The TSA has a long history of failing to such a degree that it could never survive had it not been run by and within the government. Costing taxpayers and travelers $10 billion annually, not counting the inconvenience and time lost, the agency fails even on its own terms. The failure rate in 2015 was over 90 percent. The same in 2017. If these data seem dated, it is because they are. Instead of fixing the problems, the results of the agency’s internal testing were classified. In the absence of data, the only reasonable interpretation is that the agency remains a catastrophic failure to this day.

The recent airport chaos stresses how the security theater has become an unbearable bottleneck. It also stresses how dysfunctional government services become problematic beyond the waste of resources and the inconveniences they cause. The difference between government services and market solutions offered by businesses is stark. A private business that fails to deliver loses customers, and therefore both revenue and market share. Its failure is its own problem, which is a strong incentive to fix it.
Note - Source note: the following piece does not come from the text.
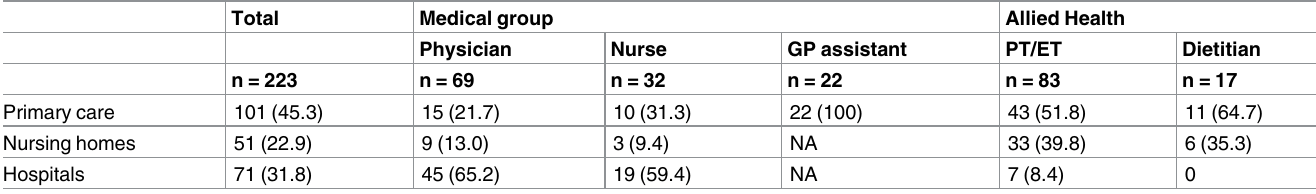
Table 1. Current occupation and working affiliation of attending healthcare professionals (n =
As a government agency, the TSA’s failure is not its problem but is instead shifted onto travelers (their “customers,” as it were), who are, in some cases, left waiting six hours in line to get through the security checkpoint. In fact, this failure can easily be construed as a benefit for the TSA, which now — because the government requires all passengers to pass through its bottleneck — has leverage to demand more funding. As a result, the destruction wrought by dysfunctional government becomes an argument for more of it, and taxpayers are left with the bill.

The arguably zero value added by the TSA’s security theater thus becomes a self-enforcing bloating of the bureaucracy, making the agency an ever-expanding jobs program that burdens taxpayers while harassing travelers.

Imagine if security had instead been the responsibility of airlines. Rather than cause constant delays and inconvenience, it would be in the airlines’ interest to streamline the process and make it as unobtrusive as possible. A failure to staff security functions would not be travelers’ (customers’) problem but the airlines’, who benefit only when we fly — and remain liable to keep travelers safe. The TSA has no such responsibility.

But a government service is worse than what can be explained by destructive operative incentives. We often fail to realize that what exists in the present is a result of developments in the past and that the future too will be different. In other words, the market economy as well as society overall are processes in constant flux, not a static state. Privately provided security would, just like any other service offered in the market, be subject to constant innovations — creative destruction, as economist Joseph Schumpeter called it. 

Creative destruction is the power of disruptive entrepreneurship to cause leaps of improvement. As entrepreneurs introduce innovations that bring great benefit, consumers abandon the solutions they previously chose to use. For example, when Henry Ford introduced the Model T, people flocked to the affordable automobile — the greater value — and stopped relying on horses and carriages. The automobile became the new, higher standard for transportation. Automobile manufacturing and gas stations replaced horse breeders and stables. 

We would thus see continuously improved security measures provided at lower cost — taking less time and being more convenient for travelers. The value to airlines is that it benefits their customers. It’s a competitive advantage and a value-add.

The very opposite is true for government services such as the TSA. They have nothing to benefit from providing the service they are tasked with effectively and efficiently. In fact, the very opposite is true: if the TSA would find ways of reducing the cost, the agency’s budget would likely be cut in response. They would effectively be penalized for improving. 

And therein lies the crux: government agencies have little or no incentive to serve the users of their service. But private businesses stand and fall by providing customers with value. It is no surprise, therefore, that airport security is a hassle and inconvenience — and that it is expensive. The TSA is a bureaucracy and a jobs program that does not keep us safe. 

Recognizing this fact helps us understand the chaos at airports. More funding would do more harm than good.